It reached a height of prosperity in the time of the celebrated Lupus (Loup of Ferrières) (c. 850), when the abbey became quite an active literary centre, but the library was destroyed at the same time as the monastery, and only rare fragments survive. One of these, preserved at the Vatican library (Reg.1573), recalls the memory of Saint Aldric (d. 836), Abbot of Ferrières before he became Archbishop of Sens.
The Carolingian kings Louis III and his brother Carloman held their joint coronation at the abbey in 879, and were later buried there. It was restored in the 9th century by Louis the Pious and Charles the Bald.
Among the last names in the imperfect list of the abbots of Ferrières is that of Louis de Blanchefort, who in the 15th century almost entirely restored the abbey after it was burnt down by the English in the Hundred Years' War. He was buried in its choir.
In 1568, the abbey was besieged by the troops of Louis de Condé, Protestant friend of the Coligny family, pillaged and profaned and, although no monks were killed, the reliquaires and treasures of the abbey were dispersed, the tombs there of Louis III, Carloman II and Louis de Blanchefort  heavily damaged and the monks' stalls removed. Odet de Coligny (abroad by then, and abbot of the abbey until shortly beforehand) only intervened to stop this after three days when his own financial interests in the benefice seemed threatened. After suffering this and other severe damage during the Wars of Religion, Ferrières was rebuilt in the 17th century by the prior Guillaume Morin, but then disappeared with all the ancient abbeys at the time of the French Revolution, and its treasures and library were ruined and scattered.
Today only some ruins of the ancient monastic buildings are to be seen.
At its height, the abbey occupied a vast enclosed estate with a great cloister (adjoining the monastic church to the south of its nave) and a little cloister (adjoining its choir). 
The abbey church is formed of a 12th-century nave and 13th-century transepts and choir. She must have been begun around 1150. On September 29, 1163, Pope Alexander III consecrated the nave whilst it was under construction. The volume of the nave was doubled by a unique second nave to its left, destroyed in 1739 by the collapse of the crossing tower - one can also sees the great arcades linking the two, whose bases (laid out today in bricks) alternated between one big column and two doubled smaller ones (as at the collegiate church of Champeaux, at Saint-Martin de Champeaux; the doubling-up and the decoration betray the influence of Sens Cathedral). It seems there was no plan to vault the main nave, covered instead with a paneled framework. In the right wall, one notices the door (walled-up) that led into the great cloister. The windows, high up because of the cloister, are apparently contemporary with the transept and choir.
────────
TASK SET =>
**a.** According to the passage on Ferrières Abbey, in what year did Louis III and Carloman hold their joint coronation there?
**b.** Copy the passage on Ferrières Abbey word for word between "It reached a" and "Charles the Bald.", inclusive.

STORED DATA =>
────────
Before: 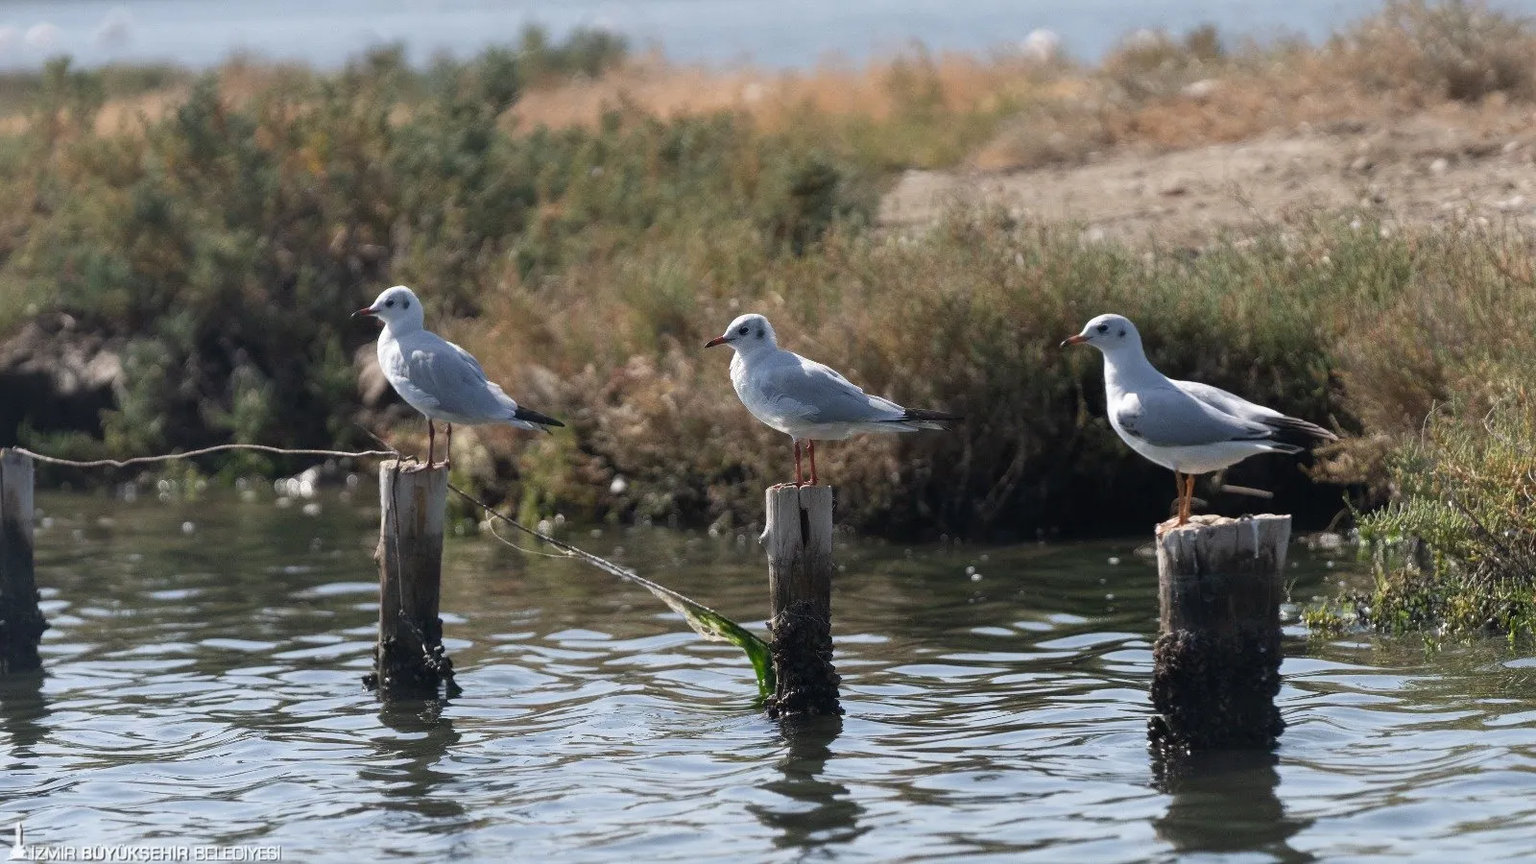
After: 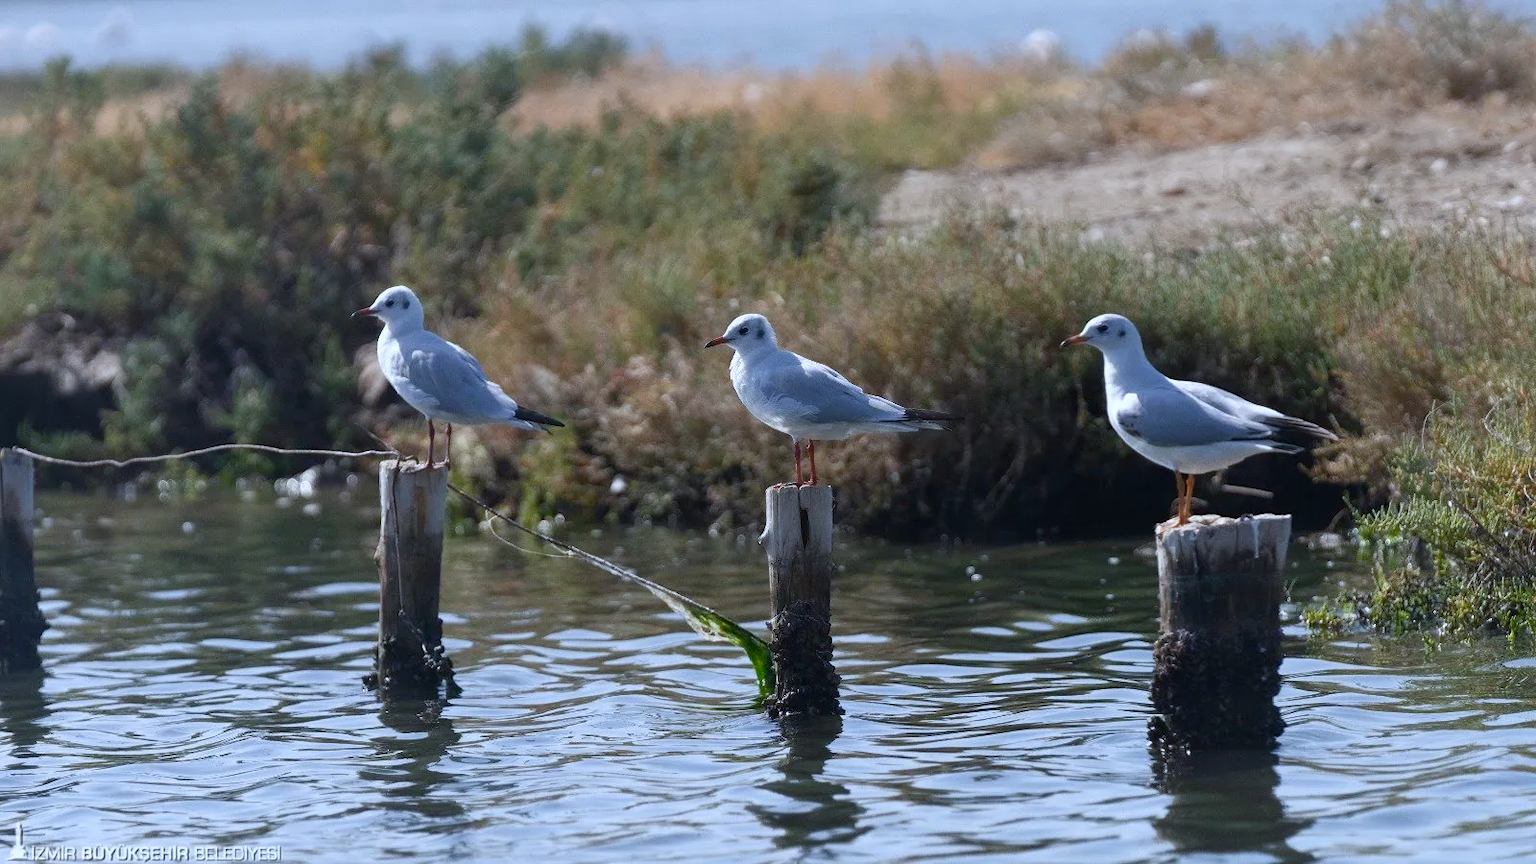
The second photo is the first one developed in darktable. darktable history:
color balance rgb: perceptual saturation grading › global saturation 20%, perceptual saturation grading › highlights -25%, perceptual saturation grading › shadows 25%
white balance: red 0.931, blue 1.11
────────
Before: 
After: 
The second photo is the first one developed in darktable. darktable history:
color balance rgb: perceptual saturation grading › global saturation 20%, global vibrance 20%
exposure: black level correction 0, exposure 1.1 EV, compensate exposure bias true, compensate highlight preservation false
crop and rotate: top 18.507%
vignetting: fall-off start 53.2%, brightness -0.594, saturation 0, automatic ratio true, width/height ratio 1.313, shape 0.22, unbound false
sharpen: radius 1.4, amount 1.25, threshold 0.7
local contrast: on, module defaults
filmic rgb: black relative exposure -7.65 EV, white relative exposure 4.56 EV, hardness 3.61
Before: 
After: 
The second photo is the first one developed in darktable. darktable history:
────────
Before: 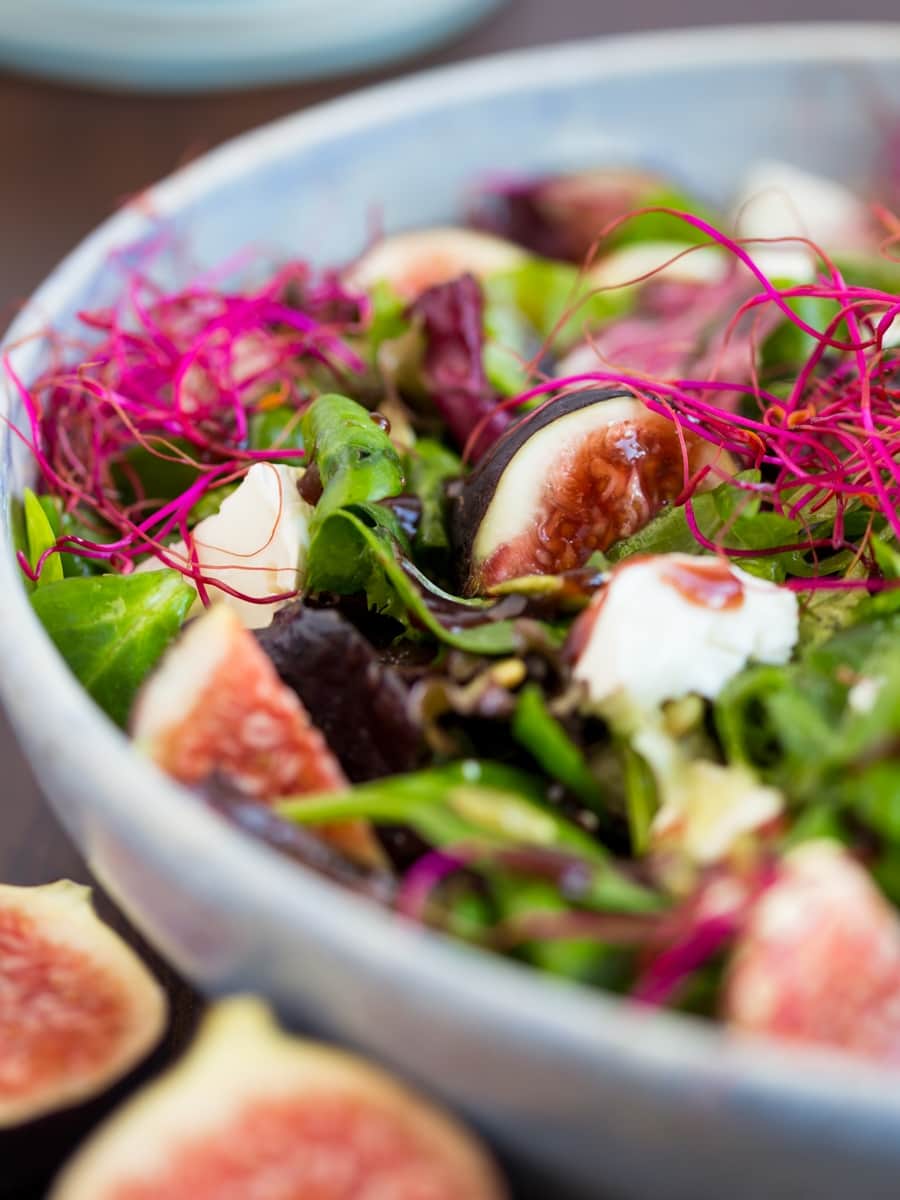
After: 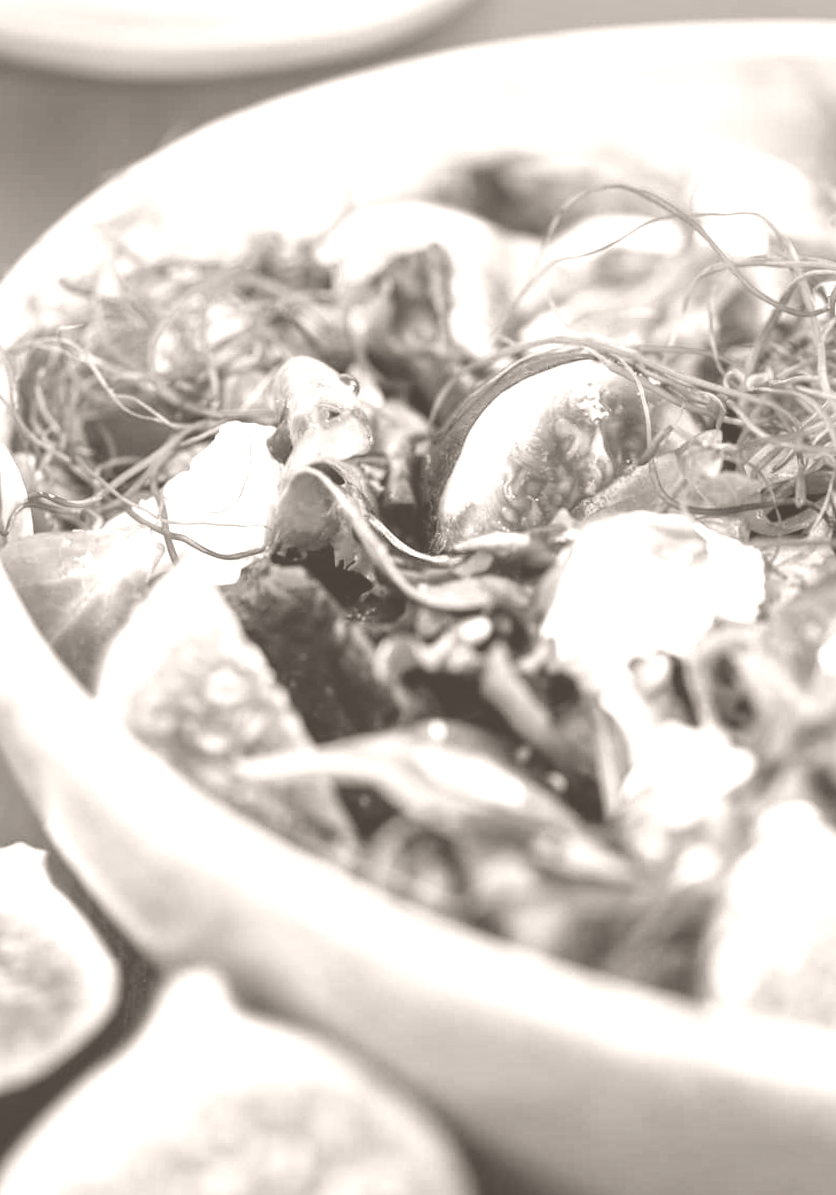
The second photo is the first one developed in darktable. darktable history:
────────
ANSWERS IN ORDER =>
**a.** 879

**b.**
It reached a height of prosperity in the time of the celebrated Lupus (Loup of Ferrières) (c. 850), when the abbey became quite an active literary centre, but the library was destroyed at the same time as the monastery, and only rare fragments survive. One of these, preserved at the Vatican library (Reg.1573), recalls the memory of Saint Aldric (d. 836), Abbot of Ferrières before he became Archbishop of Sens.
The Carolingian kings Louis III and his brother Carloman held their joint coronation at the abbey in 879, and were later buried there. It was restored in the 9th century by Louis the Pious and Charles the Bald.